# [Data in this exercise]
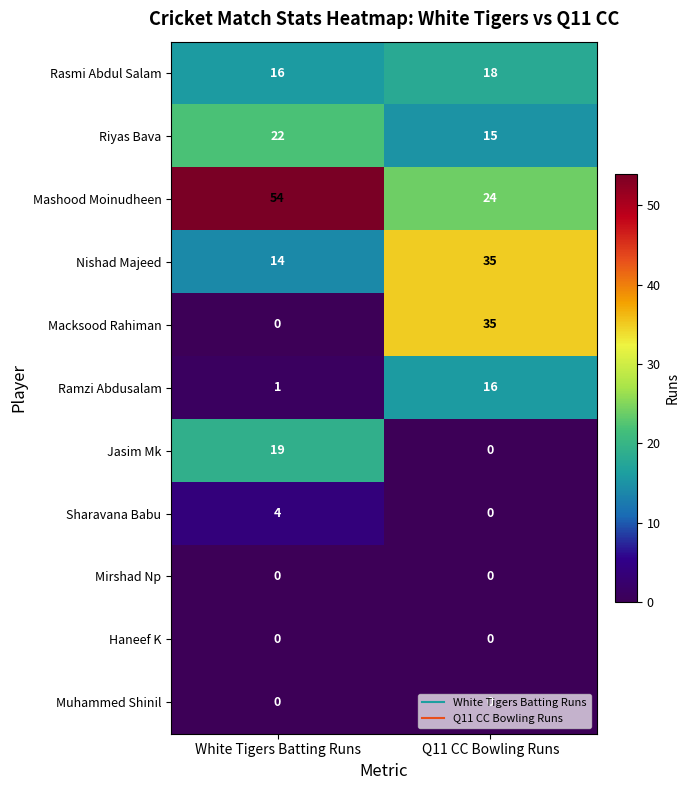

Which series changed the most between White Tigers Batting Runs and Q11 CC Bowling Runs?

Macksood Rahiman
--
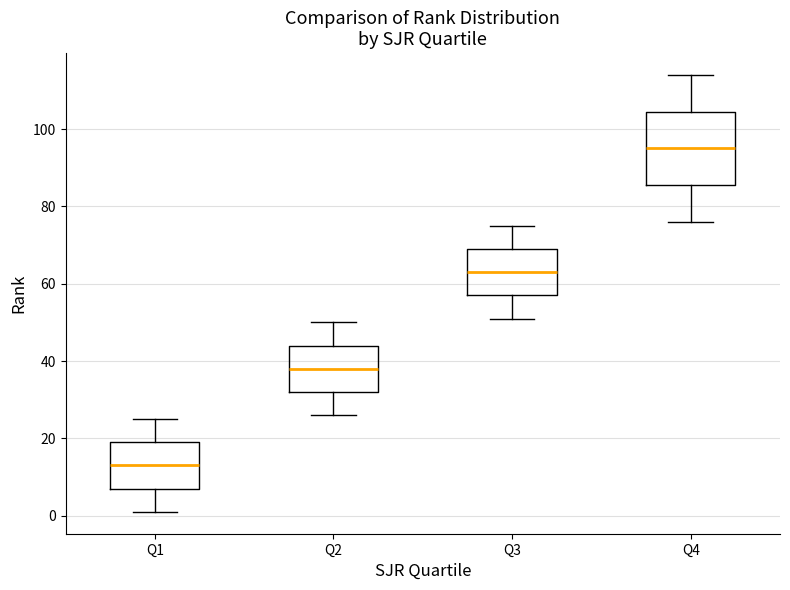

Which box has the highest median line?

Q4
---
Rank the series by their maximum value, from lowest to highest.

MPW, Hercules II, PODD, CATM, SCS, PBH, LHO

# [Task objective]
Rewrite the data starting with the line that contains "Rank the series" and going on through the line that contains "MPW, Hercules II, PODD, CATM, SCS, PBH, LHO", with "maximum" changed to "peak" and nothing else altered. Give back only those lines.

# [Response]
Rank the series by their peak value, from lowest to highest.

MPW, Hercules II, PODD, CATM, SCS, PBH, LHO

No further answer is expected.